The release of Savory Collection Vol. 2 has all the elements of my favorite jazz discoveries. At first blush we have 22 first time releases of Count Basie’s big band (1938-1940) with the exemplary rhythm section of Count Basie (piano), Freddie Green (guitar), Walter Page (bass), and Papa Jo Jones (drums).
These are live radio broadcasts preserved on aluminum discs by Bill Savory. His is a new name to me. But from what I’ve read of Mr. Savory in the Wall Street Journal, the New York Times, and The Jazz Museum in Harlem — he was a brilliant, audio engineer with a love for great jazz. I look forward to learning more about him.

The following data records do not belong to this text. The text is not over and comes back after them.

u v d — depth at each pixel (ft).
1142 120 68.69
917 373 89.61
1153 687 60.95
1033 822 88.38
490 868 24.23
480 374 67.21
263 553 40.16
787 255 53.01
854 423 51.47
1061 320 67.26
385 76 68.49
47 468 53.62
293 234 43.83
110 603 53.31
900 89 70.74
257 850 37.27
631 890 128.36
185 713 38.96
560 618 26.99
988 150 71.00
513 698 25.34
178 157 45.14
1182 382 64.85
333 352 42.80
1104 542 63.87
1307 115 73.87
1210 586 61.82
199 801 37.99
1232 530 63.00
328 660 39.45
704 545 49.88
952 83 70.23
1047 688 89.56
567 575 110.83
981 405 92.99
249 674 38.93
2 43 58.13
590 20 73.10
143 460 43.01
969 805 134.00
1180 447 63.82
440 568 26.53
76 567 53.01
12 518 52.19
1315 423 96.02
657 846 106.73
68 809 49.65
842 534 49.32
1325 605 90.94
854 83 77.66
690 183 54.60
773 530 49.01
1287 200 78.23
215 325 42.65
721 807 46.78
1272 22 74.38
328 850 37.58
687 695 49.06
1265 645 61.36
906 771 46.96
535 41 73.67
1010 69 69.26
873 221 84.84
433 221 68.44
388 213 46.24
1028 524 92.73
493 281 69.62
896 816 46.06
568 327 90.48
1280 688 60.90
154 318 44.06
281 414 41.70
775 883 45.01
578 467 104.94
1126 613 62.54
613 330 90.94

Most of Bill Savory’s recordings were kept private for 60 years — and were almost lost through neglect. Savory’s son sold the bulk of his father’s recordings to Founding Director and Senior Scholar Loren Schoenberg of the National Jazz Museum in Harlem.

Bill Savory (Courtesy New York Times)
According to the NYT, “Because of deterioration, converting the 975 surviving discs to digital form and making them playable is a challenge. Mr. Schoenberg estimates that ’25 percent are in excellent shape,’ he said, ‘half are compromised but salvageable, and 25 percent are in really bad condition,’ of which perhaps 5 percent are ‘in such a state that they will tolerate only one play’ before starting to flake.”
That’s another concern of mine, especially for existing audio and/or video interviews with great drummers. What’s going to happen to those archives when the interviewers are gone?
I look foward to hearing this music and learning more about Bill Avory, and also, the yeoman’s work by audio engineer Doug Pomeroy in restoring this music.